The problem:
Read the records below and copy each line that contains "content".
*** Material shown ***
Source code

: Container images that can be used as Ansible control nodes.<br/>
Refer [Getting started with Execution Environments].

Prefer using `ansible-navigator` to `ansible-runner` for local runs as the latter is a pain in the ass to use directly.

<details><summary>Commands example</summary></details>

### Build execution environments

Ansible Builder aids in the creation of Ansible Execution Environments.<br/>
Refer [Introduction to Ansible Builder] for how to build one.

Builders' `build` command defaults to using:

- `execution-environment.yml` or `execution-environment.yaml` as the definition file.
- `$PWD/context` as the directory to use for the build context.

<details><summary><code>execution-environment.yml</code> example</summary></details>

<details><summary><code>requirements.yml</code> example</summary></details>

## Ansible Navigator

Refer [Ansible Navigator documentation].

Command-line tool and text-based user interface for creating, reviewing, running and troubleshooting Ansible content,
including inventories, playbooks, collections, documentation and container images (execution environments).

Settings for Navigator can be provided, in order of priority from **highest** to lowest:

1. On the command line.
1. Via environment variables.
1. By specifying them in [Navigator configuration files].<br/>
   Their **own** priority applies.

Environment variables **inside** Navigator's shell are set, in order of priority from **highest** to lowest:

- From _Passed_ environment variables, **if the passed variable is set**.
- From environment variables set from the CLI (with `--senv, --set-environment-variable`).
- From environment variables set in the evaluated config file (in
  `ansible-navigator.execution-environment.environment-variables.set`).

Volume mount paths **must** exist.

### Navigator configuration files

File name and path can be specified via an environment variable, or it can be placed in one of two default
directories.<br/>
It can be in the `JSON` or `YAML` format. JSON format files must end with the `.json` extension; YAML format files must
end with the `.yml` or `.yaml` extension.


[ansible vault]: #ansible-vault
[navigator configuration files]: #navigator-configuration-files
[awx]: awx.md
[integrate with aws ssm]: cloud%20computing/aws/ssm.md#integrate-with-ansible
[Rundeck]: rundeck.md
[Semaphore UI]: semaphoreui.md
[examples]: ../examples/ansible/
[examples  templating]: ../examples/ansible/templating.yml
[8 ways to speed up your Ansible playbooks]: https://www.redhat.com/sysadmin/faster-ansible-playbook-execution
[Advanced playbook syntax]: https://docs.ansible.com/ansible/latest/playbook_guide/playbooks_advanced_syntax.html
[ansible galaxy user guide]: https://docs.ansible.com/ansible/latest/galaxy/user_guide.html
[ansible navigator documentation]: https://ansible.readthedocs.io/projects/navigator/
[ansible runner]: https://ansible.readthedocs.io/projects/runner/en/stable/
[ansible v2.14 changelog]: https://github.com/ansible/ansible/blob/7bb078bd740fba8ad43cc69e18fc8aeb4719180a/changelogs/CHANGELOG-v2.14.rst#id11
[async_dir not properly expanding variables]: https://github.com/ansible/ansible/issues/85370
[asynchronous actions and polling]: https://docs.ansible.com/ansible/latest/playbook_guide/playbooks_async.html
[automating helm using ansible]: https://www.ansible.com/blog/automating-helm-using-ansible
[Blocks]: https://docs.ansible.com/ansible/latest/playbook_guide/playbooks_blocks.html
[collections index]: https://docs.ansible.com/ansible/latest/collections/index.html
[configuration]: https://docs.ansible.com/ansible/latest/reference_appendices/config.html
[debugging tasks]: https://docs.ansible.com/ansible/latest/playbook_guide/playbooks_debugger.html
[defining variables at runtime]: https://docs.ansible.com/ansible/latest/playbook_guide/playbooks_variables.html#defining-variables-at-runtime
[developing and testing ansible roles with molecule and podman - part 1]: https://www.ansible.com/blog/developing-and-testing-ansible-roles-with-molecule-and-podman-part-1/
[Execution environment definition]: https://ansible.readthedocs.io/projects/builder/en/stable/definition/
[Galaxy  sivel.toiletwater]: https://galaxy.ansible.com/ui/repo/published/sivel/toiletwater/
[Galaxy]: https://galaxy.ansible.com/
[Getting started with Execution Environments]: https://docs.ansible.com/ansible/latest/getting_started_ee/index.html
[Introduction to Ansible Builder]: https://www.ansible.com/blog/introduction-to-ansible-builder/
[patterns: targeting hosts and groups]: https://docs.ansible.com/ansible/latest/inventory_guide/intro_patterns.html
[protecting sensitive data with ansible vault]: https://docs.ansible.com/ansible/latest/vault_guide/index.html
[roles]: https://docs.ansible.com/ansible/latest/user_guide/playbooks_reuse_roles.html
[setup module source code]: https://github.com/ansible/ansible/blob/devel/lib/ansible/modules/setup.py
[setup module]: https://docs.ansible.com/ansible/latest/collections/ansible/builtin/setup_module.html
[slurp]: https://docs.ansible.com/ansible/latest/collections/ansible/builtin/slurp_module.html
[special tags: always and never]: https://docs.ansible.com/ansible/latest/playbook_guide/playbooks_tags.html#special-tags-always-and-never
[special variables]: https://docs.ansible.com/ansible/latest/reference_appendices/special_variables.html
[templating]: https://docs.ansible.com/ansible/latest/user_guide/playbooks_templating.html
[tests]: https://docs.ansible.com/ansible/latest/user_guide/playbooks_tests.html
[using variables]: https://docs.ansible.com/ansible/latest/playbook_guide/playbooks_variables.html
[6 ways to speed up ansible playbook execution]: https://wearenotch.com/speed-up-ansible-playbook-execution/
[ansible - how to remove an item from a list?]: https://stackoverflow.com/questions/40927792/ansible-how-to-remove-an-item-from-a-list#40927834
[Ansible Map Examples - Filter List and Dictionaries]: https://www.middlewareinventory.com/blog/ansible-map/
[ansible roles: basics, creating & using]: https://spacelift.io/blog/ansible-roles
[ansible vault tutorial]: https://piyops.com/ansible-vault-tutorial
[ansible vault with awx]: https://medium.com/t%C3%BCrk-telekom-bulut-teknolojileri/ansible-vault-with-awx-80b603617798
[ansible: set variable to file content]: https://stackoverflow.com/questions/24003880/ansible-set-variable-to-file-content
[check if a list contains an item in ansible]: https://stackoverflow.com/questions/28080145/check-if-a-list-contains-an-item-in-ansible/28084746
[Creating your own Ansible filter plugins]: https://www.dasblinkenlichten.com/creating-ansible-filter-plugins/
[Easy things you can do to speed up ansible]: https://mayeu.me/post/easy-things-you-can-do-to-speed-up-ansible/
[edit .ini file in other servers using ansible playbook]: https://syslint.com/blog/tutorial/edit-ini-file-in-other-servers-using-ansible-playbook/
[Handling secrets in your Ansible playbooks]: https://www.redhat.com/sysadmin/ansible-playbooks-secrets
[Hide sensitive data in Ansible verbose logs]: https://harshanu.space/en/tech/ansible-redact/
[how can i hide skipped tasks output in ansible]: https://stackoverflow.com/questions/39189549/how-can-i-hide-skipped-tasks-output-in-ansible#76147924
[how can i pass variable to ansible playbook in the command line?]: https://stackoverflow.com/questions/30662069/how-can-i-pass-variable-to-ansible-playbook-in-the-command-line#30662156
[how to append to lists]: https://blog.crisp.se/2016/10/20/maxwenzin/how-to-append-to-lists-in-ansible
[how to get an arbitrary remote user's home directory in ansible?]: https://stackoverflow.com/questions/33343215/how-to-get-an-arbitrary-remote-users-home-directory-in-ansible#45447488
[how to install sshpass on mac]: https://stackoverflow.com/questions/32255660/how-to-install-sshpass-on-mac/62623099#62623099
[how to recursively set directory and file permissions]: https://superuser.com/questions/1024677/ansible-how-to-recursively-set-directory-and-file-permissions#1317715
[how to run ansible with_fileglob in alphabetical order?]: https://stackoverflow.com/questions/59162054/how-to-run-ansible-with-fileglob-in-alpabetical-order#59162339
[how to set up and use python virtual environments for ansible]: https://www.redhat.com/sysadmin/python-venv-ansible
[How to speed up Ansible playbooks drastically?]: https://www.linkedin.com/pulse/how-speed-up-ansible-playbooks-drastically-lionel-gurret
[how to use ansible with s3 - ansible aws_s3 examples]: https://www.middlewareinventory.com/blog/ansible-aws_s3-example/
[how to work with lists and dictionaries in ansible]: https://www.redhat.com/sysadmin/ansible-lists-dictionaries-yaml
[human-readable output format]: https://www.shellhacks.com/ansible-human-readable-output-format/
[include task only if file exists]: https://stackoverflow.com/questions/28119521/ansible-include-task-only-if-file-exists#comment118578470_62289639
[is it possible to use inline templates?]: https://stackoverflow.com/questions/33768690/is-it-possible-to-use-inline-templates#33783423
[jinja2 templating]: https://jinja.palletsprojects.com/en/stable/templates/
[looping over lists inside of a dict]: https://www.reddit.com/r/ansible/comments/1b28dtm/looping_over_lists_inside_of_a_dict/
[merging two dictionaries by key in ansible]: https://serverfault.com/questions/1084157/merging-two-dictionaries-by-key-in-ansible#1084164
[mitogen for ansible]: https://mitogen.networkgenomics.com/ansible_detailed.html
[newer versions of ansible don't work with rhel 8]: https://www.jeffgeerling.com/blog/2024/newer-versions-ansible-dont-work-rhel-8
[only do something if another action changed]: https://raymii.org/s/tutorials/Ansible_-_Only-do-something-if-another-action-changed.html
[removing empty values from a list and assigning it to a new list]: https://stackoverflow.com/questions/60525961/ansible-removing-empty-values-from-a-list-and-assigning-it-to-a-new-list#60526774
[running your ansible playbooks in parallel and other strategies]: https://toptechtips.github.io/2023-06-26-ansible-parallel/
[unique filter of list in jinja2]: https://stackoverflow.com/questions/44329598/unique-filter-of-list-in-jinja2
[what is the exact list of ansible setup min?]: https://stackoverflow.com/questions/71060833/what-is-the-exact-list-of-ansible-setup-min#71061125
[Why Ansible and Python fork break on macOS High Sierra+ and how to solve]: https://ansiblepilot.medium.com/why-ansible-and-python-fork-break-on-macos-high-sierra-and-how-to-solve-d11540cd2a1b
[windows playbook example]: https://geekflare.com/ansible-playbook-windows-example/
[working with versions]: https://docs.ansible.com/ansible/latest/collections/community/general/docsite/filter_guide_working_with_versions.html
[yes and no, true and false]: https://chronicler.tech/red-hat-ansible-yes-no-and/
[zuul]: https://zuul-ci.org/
*** End of Material shown ***
Output for this exercise:
Command-line tool and text-based user interface for creating, reviewing, running and troubleshooting Ansible content,
[ansible: set variable to file content]: https://stackoverflow.com/questions/24003880/ansible-set-variable-to-file-content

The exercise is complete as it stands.